I calculate the values of $f(x)= x(x+|x|)$ for $x< 0$ and $x\geq 0$:

\eqalign{ f(x) &= x(x-x)=0\ for \ x < 0 \cr &=x(x+x)= 2x^2 \ for \ x\geq 0.}

Its graph is represented below:
Now, I find the first derivative of $f(x)$:

\eqalign{ f'(x) &= 0\ {\rm for}\ x < 0 \cr &= 4x \ {\rm for}\ x\geq 0}

I observe that for $x = 0$, $f'(x)$ is $0$ both from the first and from the second form of $f(x)$, that is on both sides of the origin. So the first derivative $f'(0)=0$ exists at $x=0$. Hence the graph of $f(x)$ has the tangent at $y=0$ at the origin.

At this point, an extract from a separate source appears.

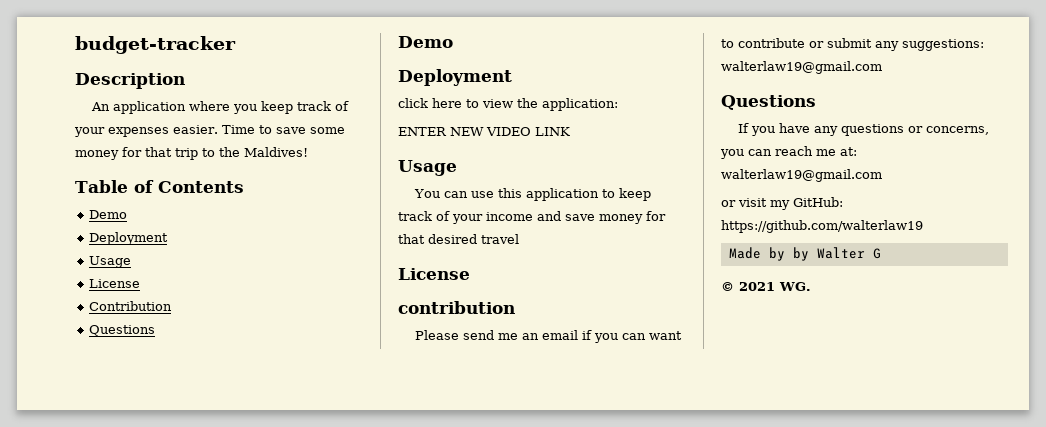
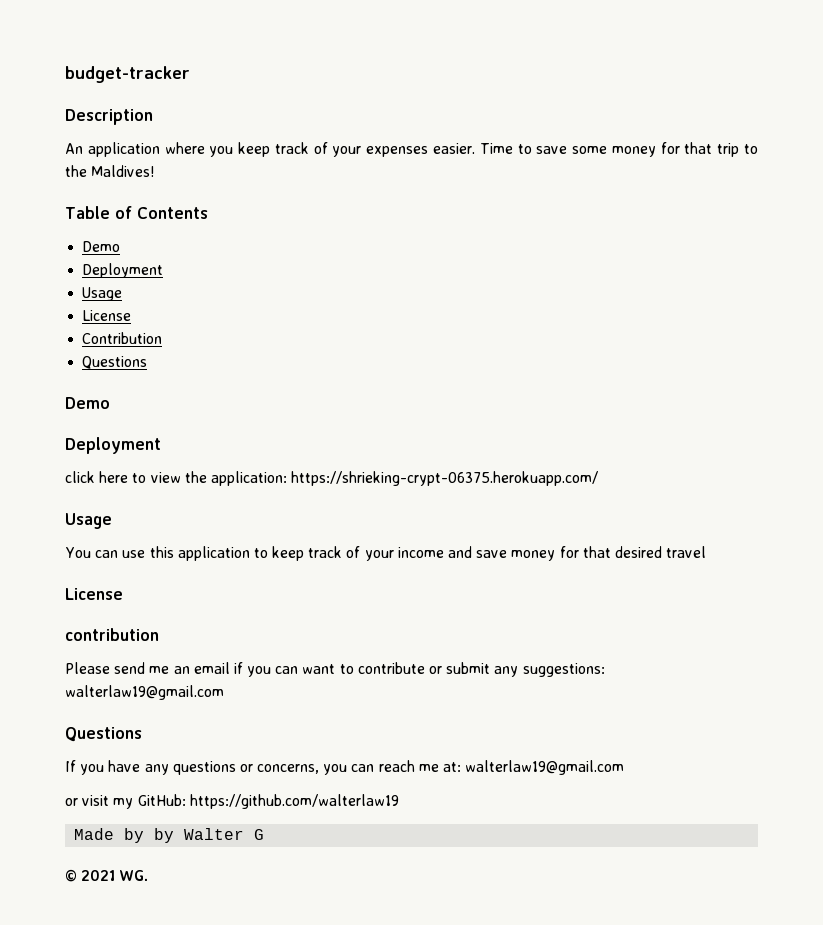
[398,127,570,136] // ENTER NEW VIDEO LINK -> [291,471,599,486] https://shrieking-crypt-06375.herokuapp.com/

Now, I calculate the second derivative:

\eqalign{ f''(x) &= 0\ for\ x < 0 \cr &= 4\ for \ x> 0.}

Hence the second derivative does not exist at the origin because on the left the limiting value of $f''(x)$ as $x\to 0$ is $0$ whereas on the right the limiting value of $f''(x)$ as $x\to 0$ is $4$. So there isn't a unique tangent to the graph of $f'(x)$ at $x = 0$.